Visiblement exaspéré, Gérard Larcher a finalement exprimé sa pensée de manière abrupte envers le triple-candidat à l’élection présidentielle en répondant à la question « Vous lui dites quoi ce matin? Tais-toi? » par un retentissant « Oui, ferme ta gueule! ».

Ces propos ont été critiqués, comme attendu, par La France Insoumise. Mathilde Panot, chef de file des députés insoumis, a déclaré que « le président du Sénat se vautre dans l’indignité la plus complète en direct à la radio ». Elle a également fait référence au « dry January », mois de janvier sans alcool.

Le coordinateur de La France Insoumise, Manuel Bompard, a dénoncé Gérard Larcher en affirmant qu’il « reprend les mots de Jean-Marie le Pen ». Le député Aurélien Saintoul a qualifié Gérard Larcher de « grossier » et « inepte ».

La majorité présidentielle a dénoncé la forme des propos de Gérard Larcher tout en montrant une certaine compréhension sur le fond. Le porte-parole du gouvernement, Olivier Véran, a admis qu’il comprend que « dans le moment que nous connaissons, il y ait une forme de ras-le-bol de voir les invectives se succéder de la part de Mélenchon ». Il a également rappelé que « La France n’est pas un pays dans lequel un responsable politique peut ainsi insulter un journaliste dans l’exercice de son travail ».

Sacha Houlié, président de la commission des Lois de l’Assemblée, a estimé que « le président du Sénat ne devrait pas dire ça ». Il a plaidé pour que la classe politique prenne plus de hauteur face aux provocations de Jean-Luc Mélenchon, qu’il accuse de « cannibaliser le débat ».

À droite, le président des Républicains, Eric Ciotti, a salué les propos de Gérard Larcher en les qualifiant de « message clair et fort adressé à Mélenchon ». Il a également vivement critiqué La France Insoumise en les accusant de « vouloir saper nos institutions » et de « détruire la République ».

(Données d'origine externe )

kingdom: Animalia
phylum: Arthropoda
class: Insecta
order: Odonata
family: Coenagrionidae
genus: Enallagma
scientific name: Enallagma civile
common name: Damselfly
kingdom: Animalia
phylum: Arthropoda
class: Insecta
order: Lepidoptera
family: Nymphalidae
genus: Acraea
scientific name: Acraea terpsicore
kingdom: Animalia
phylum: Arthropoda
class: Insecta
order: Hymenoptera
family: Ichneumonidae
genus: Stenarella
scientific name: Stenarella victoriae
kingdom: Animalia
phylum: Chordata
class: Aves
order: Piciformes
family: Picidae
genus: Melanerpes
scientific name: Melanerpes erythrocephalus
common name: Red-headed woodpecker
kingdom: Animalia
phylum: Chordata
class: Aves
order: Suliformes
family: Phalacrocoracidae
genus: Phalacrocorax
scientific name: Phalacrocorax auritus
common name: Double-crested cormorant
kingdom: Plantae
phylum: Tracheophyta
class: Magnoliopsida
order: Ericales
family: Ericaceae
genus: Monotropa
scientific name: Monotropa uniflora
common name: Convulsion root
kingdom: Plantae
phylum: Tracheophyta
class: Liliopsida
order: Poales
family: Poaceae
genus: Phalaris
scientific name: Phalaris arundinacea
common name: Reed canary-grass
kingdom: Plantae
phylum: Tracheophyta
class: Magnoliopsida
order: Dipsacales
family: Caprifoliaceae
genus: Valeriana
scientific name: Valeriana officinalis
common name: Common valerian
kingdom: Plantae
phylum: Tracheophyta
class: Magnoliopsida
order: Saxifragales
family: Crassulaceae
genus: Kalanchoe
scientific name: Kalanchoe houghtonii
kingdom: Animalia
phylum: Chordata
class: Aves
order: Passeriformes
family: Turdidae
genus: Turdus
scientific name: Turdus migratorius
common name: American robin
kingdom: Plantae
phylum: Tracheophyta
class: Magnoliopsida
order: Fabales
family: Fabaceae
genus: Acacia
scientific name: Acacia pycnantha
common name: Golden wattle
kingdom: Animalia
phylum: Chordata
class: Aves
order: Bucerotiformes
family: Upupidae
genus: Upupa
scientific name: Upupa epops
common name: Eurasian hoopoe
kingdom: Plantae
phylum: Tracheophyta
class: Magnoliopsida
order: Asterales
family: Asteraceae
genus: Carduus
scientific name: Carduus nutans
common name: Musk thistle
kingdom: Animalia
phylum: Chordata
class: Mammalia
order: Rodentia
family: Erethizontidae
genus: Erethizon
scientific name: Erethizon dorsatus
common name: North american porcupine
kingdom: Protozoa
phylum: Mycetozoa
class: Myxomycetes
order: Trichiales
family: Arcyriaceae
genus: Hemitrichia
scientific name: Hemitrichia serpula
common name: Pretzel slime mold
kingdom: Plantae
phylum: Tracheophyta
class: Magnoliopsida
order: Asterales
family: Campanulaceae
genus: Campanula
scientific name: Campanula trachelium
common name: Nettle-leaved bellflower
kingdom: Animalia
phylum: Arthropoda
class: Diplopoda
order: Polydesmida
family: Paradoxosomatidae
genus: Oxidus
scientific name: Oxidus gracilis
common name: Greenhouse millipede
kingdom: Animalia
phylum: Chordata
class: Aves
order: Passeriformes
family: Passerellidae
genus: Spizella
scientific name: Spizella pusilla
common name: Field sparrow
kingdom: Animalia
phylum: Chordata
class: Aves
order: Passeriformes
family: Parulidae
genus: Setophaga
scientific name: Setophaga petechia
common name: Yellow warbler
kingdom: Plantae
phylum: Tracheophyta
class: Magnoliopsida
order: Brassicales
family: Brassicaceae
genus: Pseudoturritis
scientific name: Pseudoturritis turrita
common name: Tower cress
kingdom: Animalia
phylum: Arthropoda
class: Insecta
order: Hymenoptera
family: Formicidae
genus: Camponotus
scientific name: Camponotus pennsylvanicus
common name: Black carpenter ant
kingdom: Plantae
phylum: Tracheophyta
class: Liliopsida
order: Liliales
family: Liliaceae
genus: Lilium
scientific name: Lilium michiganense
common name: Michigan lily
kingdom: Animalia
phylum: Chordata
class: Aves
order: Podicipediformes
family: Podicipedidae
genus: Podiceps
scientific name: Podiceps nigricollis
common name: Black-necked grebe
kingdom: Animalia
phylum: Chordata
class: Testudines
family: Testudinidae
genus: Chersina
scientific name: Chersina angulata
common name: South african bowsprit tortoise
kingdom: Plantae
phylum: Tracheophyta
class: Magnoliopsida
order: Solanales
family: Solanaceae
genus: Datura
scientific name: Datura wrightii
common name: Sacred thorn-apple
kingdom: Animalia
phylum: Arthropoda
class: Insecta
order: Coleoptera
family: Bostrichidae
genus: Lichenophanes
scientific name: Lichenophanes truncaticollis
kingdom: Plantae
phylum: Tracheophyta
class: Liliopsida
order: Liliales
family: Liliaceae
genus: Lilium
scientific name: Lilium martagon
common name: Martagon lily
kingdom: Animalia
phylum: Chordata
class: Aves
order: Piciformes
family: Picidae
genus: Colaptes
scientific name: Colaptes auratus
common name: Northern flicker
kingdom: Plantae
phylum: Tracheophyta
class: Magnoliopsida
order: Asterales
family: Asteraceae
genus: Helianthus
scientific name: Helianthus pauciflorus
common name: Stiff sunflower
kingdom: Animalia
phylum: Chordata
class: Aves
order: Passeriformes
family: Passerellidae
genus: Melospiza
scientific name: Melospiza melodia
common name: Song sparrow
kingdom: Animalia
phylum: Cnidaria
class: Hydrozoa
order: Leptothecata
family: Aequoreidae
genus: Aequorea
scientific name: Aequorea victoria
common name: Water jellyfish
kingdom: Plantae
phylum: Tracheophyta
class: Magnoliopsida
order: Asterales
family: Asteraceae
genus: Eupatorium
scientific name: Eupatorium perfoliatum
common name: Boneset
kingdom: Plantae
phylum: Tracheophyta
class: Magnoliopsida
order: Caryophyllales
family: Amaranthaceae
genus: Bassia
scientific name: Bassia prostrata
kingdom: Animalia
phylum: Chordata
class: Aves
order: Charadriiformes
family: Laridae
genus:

Cette altercation intervient après le refus de Jean-Luc Mélenchon de qualifier le mouvement palestinien Hamas de terroriste, ce qui a entraîné la fin de l’union de gauche Nupes avec ses partenaires. Mélenchon a multiplié les critiques contre le Conseil représentatif des institutions juives de France (Crif) et la présidente de l’Assemblée nationale, Yaël Braun-Pivet. Ses détracteurs l’accusent de manier l’ambiguïté antisémite et de multiplier les tensions pour cultiver le vote musulman, notamment chez les jeunes des quartiers populaires.